# Registros exibidos
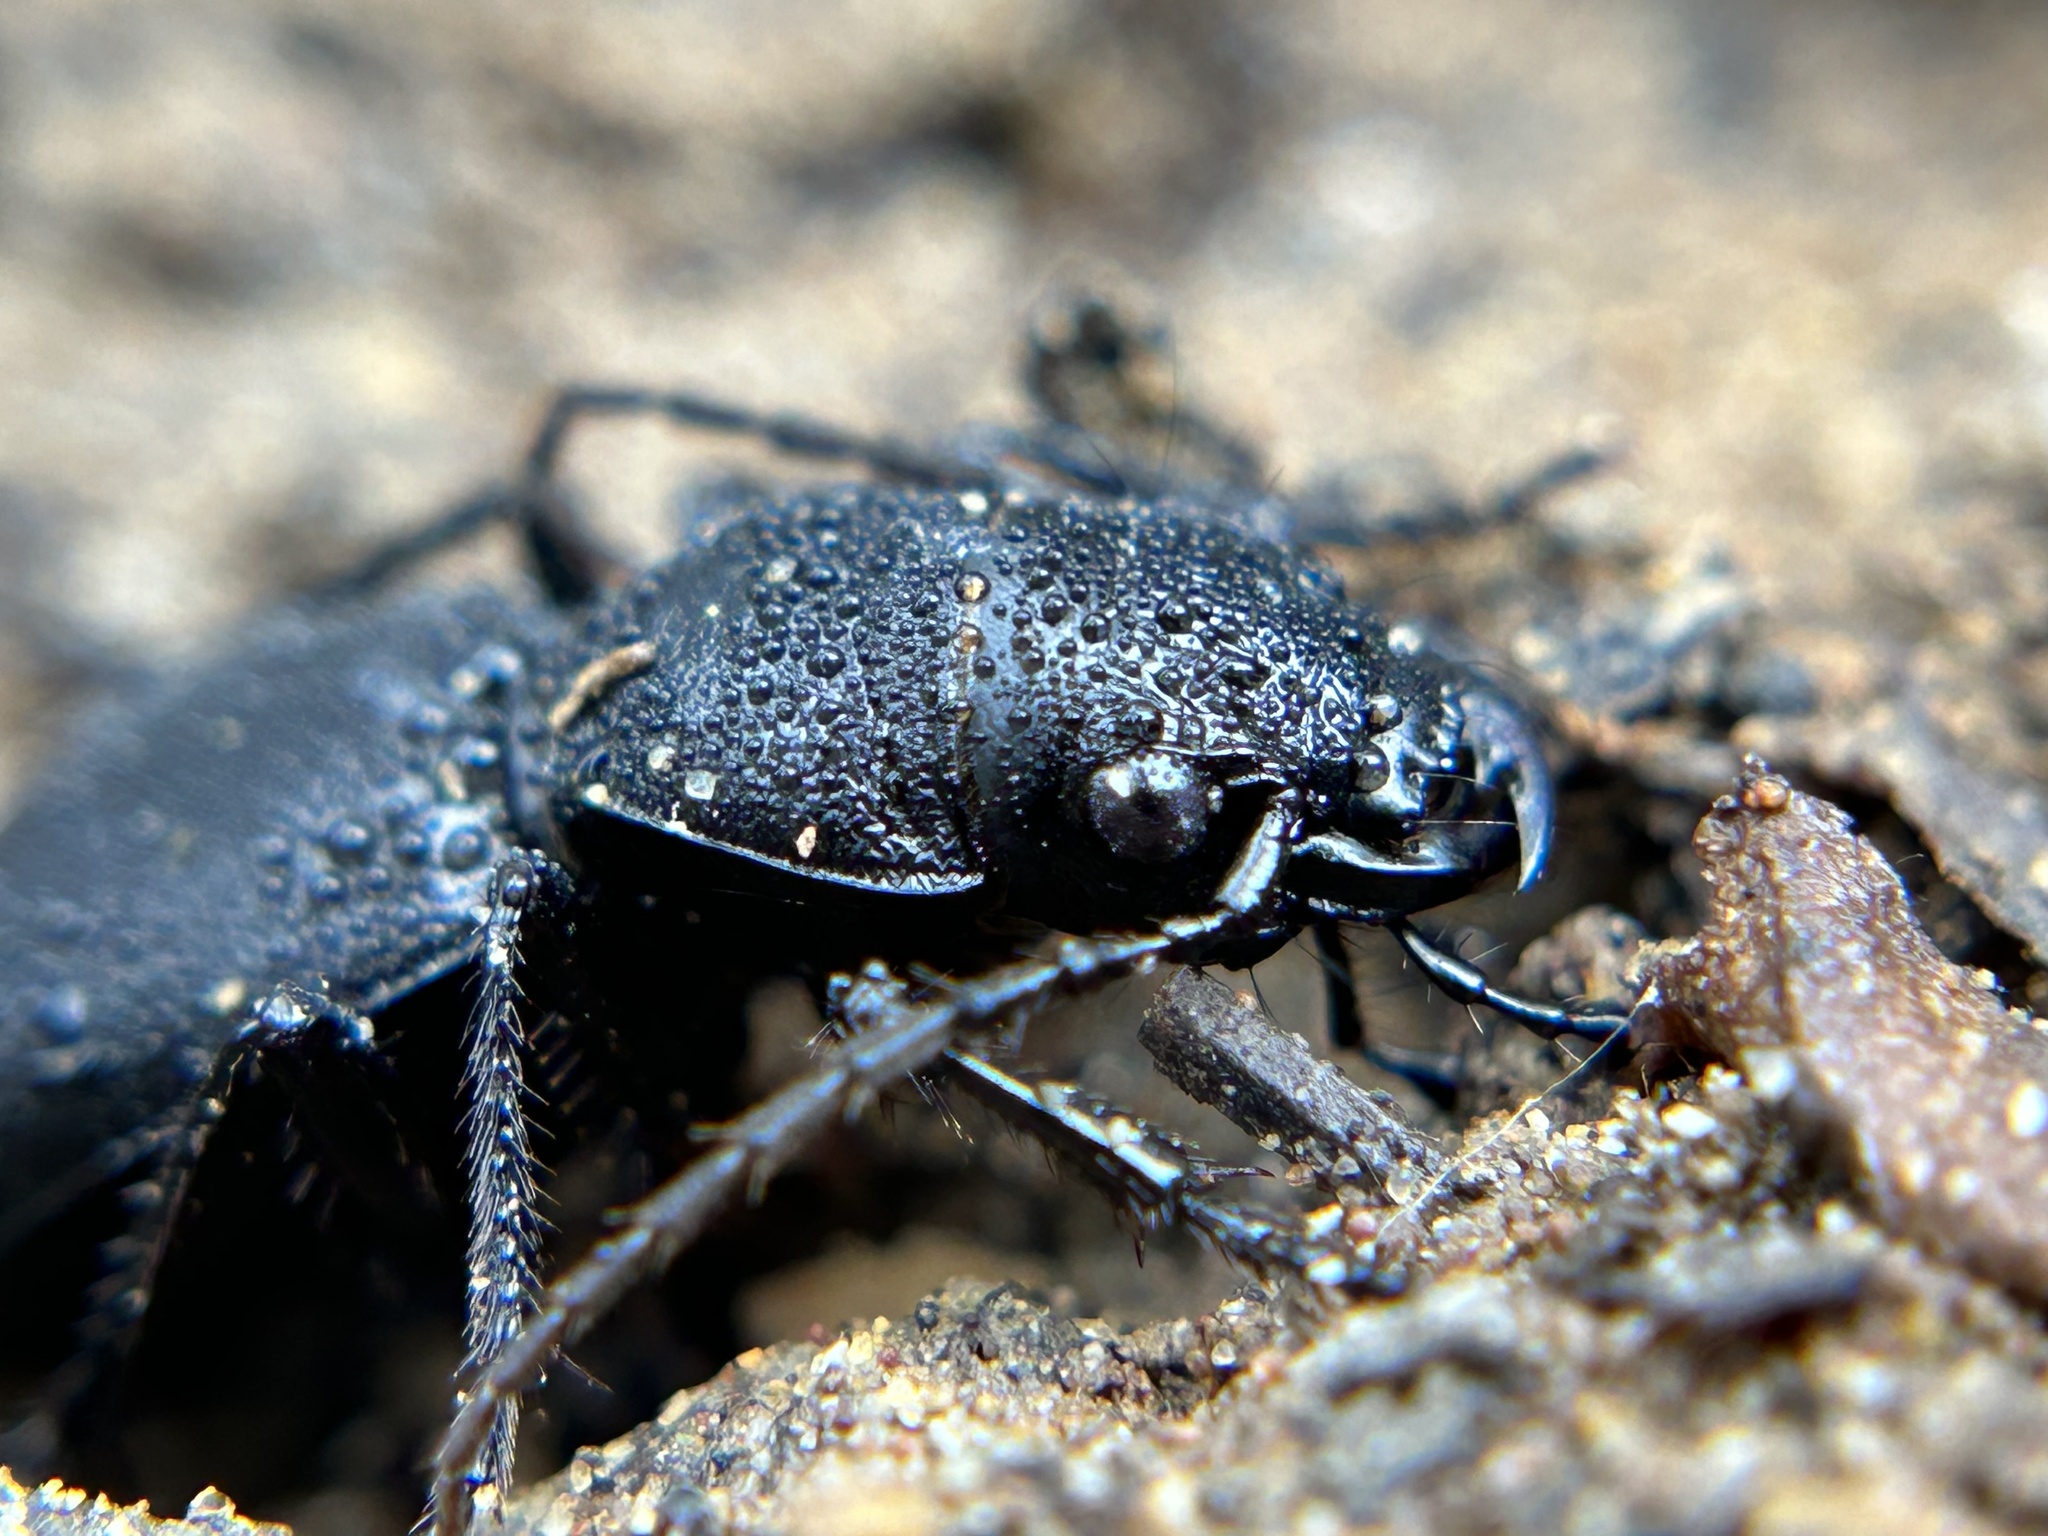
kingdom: Animalia
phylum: Arthropoda
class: Insecta
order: Coleoptera
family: Carabidae
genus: Omus
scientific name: Omus californicus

# Instrução
Edite as linhas dos registros que vão da linha com "phylum: Arthropoda" até o final, inclusive, substituindo "scientific name" por "species" e deixando todo o resto inalterado. Apresente somente essas linhas.

# Resposta correta
phylum: Arthropoda
class: Insecta
order: Coleoptera
family: Carabidae
genus: Omus
species: Omus californicus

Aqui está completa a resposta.